Inilah hasil dari penerapan sistem yang salah, yaitu sekularisme (pemisahan agama dari kehidupan), dan kapitalisme (meraih untung sebanyak-banyak nya). Sistem ini memandang judi sebagai ajang bisnis, apalagi di tengah sulitnya mendapatkan lapangan pekerjaan. Judi online dijadikan jalan pintas untuk mendapatkan uang.
Banyak faktor pendorong mengapa masyarakat makin larut dalam hal ini, yaitu karena keinginan seseorang untuk mendapatkan uang dengan cara mudah dan cepat tanpa harus bekerja. Biaya hidup yang makin tinggi membuat seseorang menjadikan judi online sebagai jalan keluar tanpa memikirkan risiko, kurangnya pengawasan orang tua bagi anak-anak dan para remaja, faktor lingkungan masyarakat, dan di tambah lagi mudah nya saat ini dalam pengaksesan judi online. Akan tetapi, faktor yang paling utama adalah peran negara yang kurang maksimal dalam pemberantasan judi online.
Dampak negatif yang ditimbulkan juga beraneka ragam, di antaranya dapat merusak pola pikir dan pola sikap masyarakat, terutama pada generasi muda saat ini, menambah angka perceraian, menimbulkan kriminalitas seperti pencurian atau perampokan untuk mendapatkan uang secara instan sebagai pemenuhan judi online yang bersifat candu, dan sebagainya.
Sistem sekularisme telah gagal membina dan mendidik masyarakat untuk menjauhi aktivitas yang dilarang agama, termasuk judi. Sekularisme juga telah membuat masyarakat tidak mengenal aturan Allah Swt. Masyarakat hanya mengenal keuntungan materi tanpa mengenal rambu-rambu syarak.

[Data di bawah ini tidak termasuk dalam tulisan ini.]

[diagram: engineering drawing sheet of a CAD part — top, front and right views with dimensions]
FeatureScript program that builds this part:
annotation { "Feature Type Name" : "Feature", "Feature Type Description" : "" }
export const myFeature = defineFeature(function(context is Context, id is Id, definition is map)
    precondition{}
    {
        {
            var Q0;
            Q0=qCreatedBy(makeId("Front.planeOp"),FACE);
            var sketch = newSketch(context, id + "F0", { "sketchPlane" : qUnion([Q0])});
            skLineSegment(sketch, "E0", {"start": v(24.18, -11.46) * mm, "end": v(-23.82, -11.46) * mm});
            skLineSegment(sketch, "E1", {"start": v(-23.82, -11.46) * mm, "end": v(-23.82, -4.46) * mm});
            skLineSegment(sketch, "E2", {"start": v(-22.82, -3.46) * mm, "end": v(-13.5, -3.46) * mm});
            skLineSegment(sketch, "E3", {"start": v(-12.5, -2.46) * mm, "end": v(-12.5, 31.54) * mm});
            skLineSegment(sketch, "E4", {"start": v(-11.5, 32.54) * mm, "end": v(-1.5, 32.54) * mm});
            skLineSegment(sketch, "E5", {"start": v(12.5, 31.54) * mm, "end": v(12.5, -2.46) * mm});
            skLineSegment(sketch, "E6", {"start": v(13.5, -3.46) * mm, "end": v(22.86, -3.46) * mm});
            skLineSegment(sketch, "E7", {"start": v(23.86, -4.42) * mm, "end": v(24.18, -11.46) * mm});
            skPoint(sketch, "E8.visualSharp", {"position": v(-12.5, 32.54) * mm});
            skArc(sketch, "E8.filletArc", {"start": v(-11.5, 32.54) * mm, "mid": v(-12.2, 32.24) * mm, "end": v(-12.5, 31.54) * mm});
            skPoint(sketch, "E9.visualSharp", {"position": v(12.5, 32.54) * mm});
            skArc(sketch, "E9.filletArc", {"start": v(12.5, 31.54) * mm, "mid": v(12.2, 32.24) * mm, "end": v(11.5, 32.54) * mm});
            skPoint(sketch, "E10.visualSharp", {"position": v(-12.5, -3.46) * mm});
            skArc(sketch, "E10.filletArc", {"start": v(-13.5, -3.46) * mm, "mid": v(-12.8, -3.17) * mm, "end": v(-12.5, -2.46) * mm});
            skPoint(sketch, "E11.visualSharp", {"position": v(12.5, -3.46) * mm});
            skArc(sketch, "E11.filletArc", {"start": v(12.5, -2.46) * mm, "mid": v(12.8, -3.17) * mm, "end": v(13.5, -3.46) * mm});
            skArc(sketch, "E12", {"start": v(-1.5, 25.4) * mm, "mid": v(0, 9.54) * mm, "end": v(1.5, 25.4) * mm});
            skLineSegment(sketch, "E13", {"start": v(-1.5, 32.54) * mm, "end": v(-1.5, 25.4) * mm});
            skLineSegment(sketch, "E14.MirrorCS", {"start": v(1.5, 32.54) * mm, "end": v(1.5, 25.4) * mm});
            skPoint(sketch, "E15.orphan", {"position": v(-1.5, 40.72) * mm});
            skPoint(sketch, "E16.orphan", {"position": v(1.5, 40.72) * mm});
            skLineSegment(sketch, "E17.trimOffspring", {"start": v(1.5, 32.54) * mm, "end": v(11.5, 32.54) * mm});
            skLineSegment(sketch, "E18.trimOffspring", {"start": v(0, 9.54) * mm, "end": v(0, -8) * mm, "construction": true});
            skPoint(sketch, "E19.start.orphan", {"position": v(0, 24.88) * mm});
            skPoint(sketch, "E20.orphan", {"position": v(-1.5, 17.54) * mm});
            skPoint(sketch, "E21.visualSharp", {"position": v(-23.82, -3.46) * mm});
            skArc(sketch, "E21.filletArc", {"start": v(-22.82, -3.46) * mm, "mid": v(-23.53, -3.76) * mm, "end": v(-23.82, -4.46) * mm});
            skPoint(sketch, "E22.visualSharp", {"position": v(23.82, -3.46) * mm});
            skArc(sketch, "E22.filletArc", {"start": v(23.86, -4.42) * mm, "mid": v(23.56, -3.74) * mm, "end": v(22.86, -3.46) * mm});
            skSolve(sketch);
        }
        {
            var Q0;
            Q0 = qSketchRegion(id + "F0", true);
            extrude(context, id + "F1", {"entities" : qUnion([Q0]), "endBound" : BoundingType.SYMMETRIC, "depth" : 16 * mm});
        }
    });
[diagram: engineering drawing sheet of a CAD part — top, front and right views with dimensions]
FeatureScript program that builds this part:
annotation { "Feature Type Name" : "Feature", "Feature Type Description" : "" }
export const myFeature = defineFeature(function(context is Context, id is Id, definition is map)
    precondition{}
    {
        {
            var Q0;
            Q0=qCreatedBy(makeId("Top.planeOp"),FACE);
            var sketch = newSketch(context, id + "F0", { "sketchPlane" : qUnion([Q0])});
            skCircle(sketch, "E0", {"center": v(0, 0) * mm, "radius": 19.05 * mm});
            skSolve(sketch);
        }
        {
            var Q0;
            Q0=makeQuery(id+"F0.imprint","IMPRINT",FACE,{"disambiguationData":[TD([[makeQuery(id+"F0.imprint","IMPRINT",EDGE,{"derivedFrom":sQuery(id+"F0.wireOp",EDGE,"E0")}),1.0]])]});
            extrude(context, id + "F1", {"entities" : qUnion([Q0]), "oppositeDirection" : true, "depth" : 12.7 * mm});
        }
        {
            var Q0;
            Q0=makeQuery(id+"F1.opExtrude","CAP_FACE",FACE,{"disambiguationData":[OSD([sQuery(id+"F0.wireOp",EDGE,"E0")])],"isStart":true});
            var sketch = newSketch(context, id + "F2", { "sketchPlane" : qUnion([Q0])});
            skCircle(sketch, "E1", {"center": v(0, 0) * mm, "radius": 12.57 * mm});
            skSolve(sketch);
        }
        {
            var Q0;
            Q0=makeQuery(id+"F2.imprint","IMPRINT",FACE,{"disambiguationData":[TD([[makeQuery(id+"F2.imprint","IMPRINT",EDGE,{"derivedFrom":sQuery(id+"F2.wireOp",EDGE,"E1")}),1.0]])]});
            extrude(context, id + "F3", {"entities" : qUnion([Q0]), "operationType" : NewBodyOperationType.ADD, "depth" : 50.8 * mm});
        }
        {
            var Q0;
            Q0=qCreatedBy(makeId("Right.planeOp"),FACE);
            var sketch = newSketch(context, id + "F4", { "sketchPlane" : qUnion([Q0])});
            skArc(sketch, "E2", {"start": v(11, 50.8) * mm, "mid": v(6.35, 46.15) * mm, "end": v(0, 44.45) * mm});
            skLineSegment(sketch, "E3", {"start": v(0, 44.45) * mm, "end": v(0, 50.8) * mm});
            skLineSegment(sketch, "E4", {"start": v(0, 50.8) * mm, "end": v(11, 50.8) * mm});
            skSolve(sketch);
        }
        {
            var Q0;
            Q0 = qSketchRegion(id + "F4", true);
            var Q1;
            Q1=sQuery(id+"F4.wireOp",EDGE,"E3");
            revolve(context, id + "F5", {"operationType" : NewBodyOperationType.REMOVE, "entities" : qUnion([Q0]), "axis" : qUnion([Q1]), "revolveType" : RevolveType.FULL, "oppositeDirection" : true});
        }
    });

Sangat berbeda ketika kehidupan ini diatur dengan sistem Islam. Sistem Islam adalah sistem yang melindungi masyarakat dari tindakan yang merusak. Dalam Islam, judi jelas haram karena suatu perbuatan yang dilarang oleh Allah Swt. Sebagaimana firman Allah:
“Wahai orang-orang yang beriman, sesungguhnya minuman keras, berjudi (berkurban untuk) berhala dan mengundi nasib untuk anak panah adalah perbuatan keji dan termasuk perbuatan syaitan, maka jauhilah (perbuatan- perbuatan) itu agar kamu beruntung.” (QS. Al-Maidah :90)
Islam juga menjamin kesejahteraan masyarakat melalui sistem ekonomi, termasuk menyediakan sebanyak-banyaknya lapangan pekerjaan. Jaminan ini akan menutup celah masyarakat mencari harta yang haram.
Islam juga memberikan sanksi tegas kepada pelaku perjudian yang memberikan efek jera. Oleh karena itu, Islam tidak akan membiarkan bibit perjudian online atau offline ada di tengah-tengah masyarakat. Sehingga, umat dapat terselamatkan dari perkara yang dilarang Allah Swt.